I’ve grown to love those boys. Kiran is a little monkey of six or eight with stick-out ears and buck teeth and clothes that are always three sizes too big. He helps his mom with errands and carrying stuff and plays spinning top with thread-needle-eggplant and flying kite with captured butterfly-tethered-to-thread. Kiran helps bring my groceries or laundry upstairs and I give him chocolate or crazy-ball or pop-rocks. Ragu is a tall ten or twelve, very distinguished looking and painfully, Bollywood superstar handsome. He hangs out with his friends and helps his mom. One morning, when he saw me plucking pink flowers from a nearby shrub, Ragu surprised me with two fiery crimson hibiscus blossoms to add to the clay flower-floating pot on my landing. The boys don’t go to school. Even though education is free, books and the mandatory uniforms cost money the family does not have. I’ve talked to Tina. She has sent seven such kids to school, with the help of better-off well-meaning yoga students from abroad. She can talk to their mom, see if there can be a commitment from them to start and stay in school. The money would go directly to the school. But they’d have to want to. And we’d have to go through with this. Because I am not here. Cannot be here. I can’t be here, anymore.

In my mind, I’ve already gone. Lists to do and ask and see and say and I find myself grasping and buying and grabbing and being sad. Even though I said I wouldn’t. Of course I am sad. Even though most of the students I got close to have left already, with only a couple left leaving this week and next and then it will be all “new students”. Even though I will be with my cherished much-missed family in a paradise of hot sun and cool seas and fresh fruit and veggies (Uncooked! Unscrubbed! Unpeeled!) and more sunrises and sunsets and love, so much love. Even though I am working on viewing all this as a beginning, not an ending, as my beloved Sutras teacher Jai Shree said. Of course I am sad. These rooms, these people, this place have been my world, my rituals, since March. While I’ve been here, puppies who would not survive have grown into skinny tenacious dogs. The lot next door transformed into a two-storey building. My hair got longer, then real short. Tina’s kids have gotten bigger, almost too big to play airplane with. Are we ever too big to play airplane? I sure hope not.

So completely comfortable, happy, at ease here- at the shala and the green market and in town and at Tina’s and at home and on Scoooty and in conference and at temple. Of course I am.

Thursday, July 08, 2004

Guruji's birthday 

So good, this being here business. Enjoying what I've discovered must be the ultimate in luxuries: to follow one’s whims and listen to what needs to be done for you- eat when you are hungry, rest when tired, explore when adventurous, retreat when contemplative, socialize when outgoing and stay quiet when not. In real life (or, in any case, most people’s realities), so much time is spent stifling desires and needs and working when tired or going out when you just want to stay home and spreading yourself thin, so thin. Many do that here, also.
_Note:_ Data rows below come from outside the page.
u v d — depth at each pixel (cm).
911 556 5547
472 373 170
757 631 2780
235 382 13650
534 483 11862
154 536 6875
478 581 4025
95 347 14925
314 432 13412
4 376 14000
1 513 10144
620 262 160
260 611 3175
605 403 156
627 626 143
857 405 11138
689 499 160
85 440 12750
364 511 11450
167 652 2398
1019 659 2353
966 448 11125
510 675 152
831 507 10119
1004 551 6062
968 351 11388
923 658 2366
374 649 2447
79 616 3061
It is very easy to do, going from post-practice coconuts to breakfast to shopping to massage to lunch to emailing to coffee to dinner to sleep without a moment’s pause and quiet. Easier. But there is space and time for other, also. Start to still and listen and make time and space for whatever may come or wash away from these weather-weary shores. These waters are crystal clear and cool and deep.
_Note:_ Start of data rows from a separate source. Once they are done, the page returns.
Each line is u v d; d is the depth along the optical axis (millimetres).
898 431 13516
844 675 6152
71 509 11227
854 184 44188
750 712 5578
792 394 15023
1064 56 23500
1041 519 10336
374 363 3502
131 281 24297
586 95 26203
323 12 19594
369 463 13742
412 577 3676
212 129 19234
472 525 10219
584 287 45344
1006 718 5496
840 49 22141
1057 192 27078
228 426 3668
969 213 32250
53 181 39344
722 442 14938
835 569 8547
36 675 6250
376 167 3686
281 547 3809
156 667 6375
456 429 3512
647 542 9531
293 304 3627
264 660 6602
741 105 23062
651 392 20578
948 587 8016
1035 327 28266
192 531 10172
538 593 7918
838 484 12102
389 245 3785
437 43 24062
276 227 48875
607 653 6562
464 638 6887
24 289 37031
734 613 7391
As I embark on my twilight days of my time here, at just over two weeks to go, it’s all bonus time from hereon out. Pretty much said my farewells, counted blessings, accepted what is a while ago. Slate is cleaned and there for anything else still coming, these last days. What has been coming is deepening relationships and open heart and happy eyes. Can’t hope for too much more than that. Actually, exactly what, if anything, I’d hoped to attain while here: enough strength and heart to spill over and share with others and sustain that state until I can come back and replenish. When I was leaving New York, I worried much about the returning. How I will have less than no money and no job awaiting me. Less worried, now. I can weather this, and that, too. Hopefully score a waitressing gig or three and work my butt off and see how I can do this all over again. All of this. And that, too.